Symphony Environmental PLC’s (LON:SYM) deputy chairman Michael Stephen has said there is a flaw in the UK government’s plans to tackle the growing problem of plastic waste.
Prime Minister Theresa May this week unveiled a plan to eliminate all avoidable plastic waste by 2042, but environmental groups said this deadline is far too distant and proposals too vague.
The PM said it would encourage supermarkets to introduce "plastic-free" aisles, look at taxes on takeaway containers and extend the 5p carrier bag charge as part of a 25–year plan to improve the UK environment.

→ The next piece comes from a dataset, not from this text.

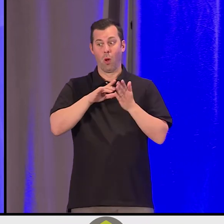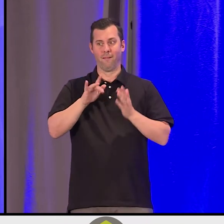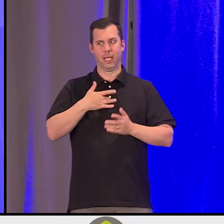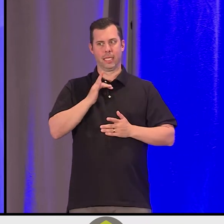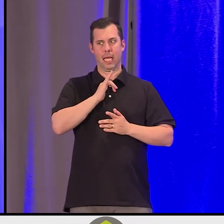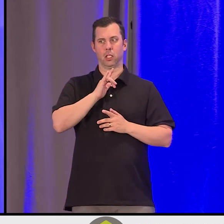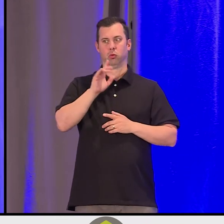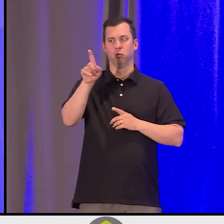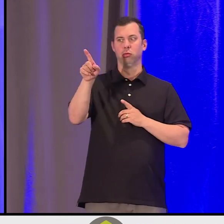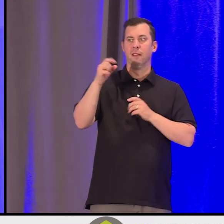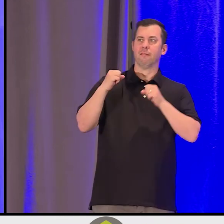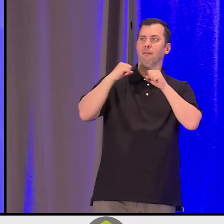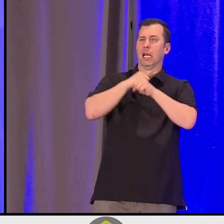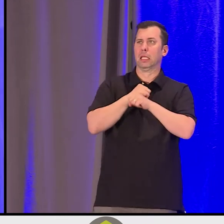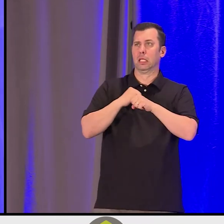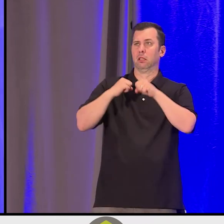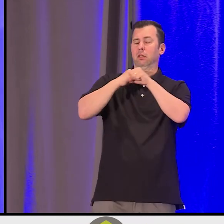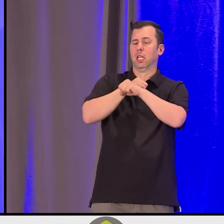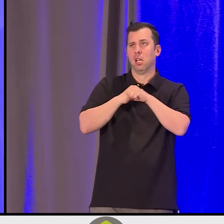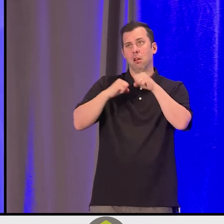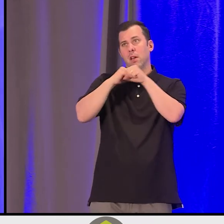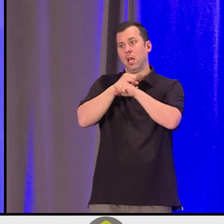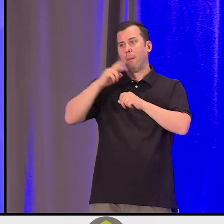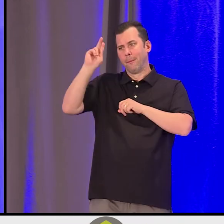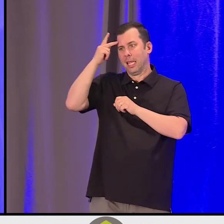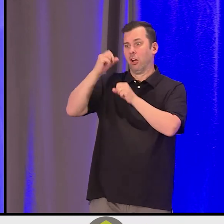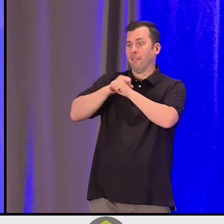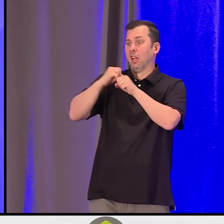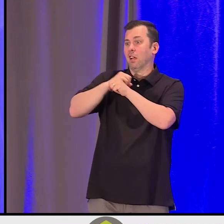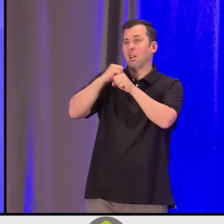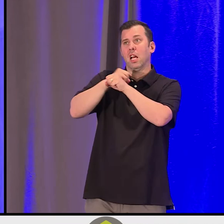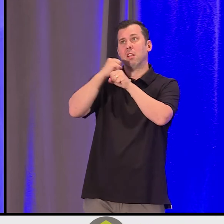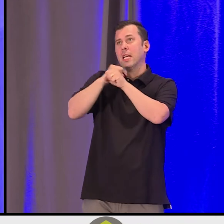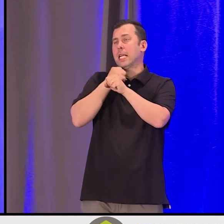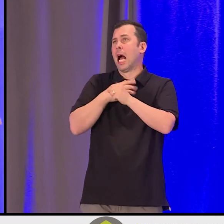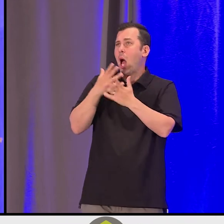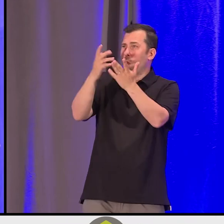from the battle. Wanting so desperately to contribute to the world around you,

“We must reduce the demand for plastic, reduce the number of plastics in circulation and improve our recycling rates,” said May.
Stephen, though, said the flaw with recycling plastic is that once it has escaped into the open environment, and especially into the oceans, it cannot be collected for recycling.
“For this reason, we should stop using old-fashioned plastic,” he told Sky News.
His comments echoed a blog post he published on Symphony's site in December.
Symphony has developed a technology to upgrade plastic so that it biodegrades at the end of its useful life.
The molecular structure is dismantled so that it is no longer a plastic.
Ordinary plastic can be upgraded with the technology at little or no extra cost using existing machinery, he added.
Middle East countries such as Saudi Arabia and the UAE have already legislated to require the use of upgraded plastic, and Symphony believes the UK and EU should do the same.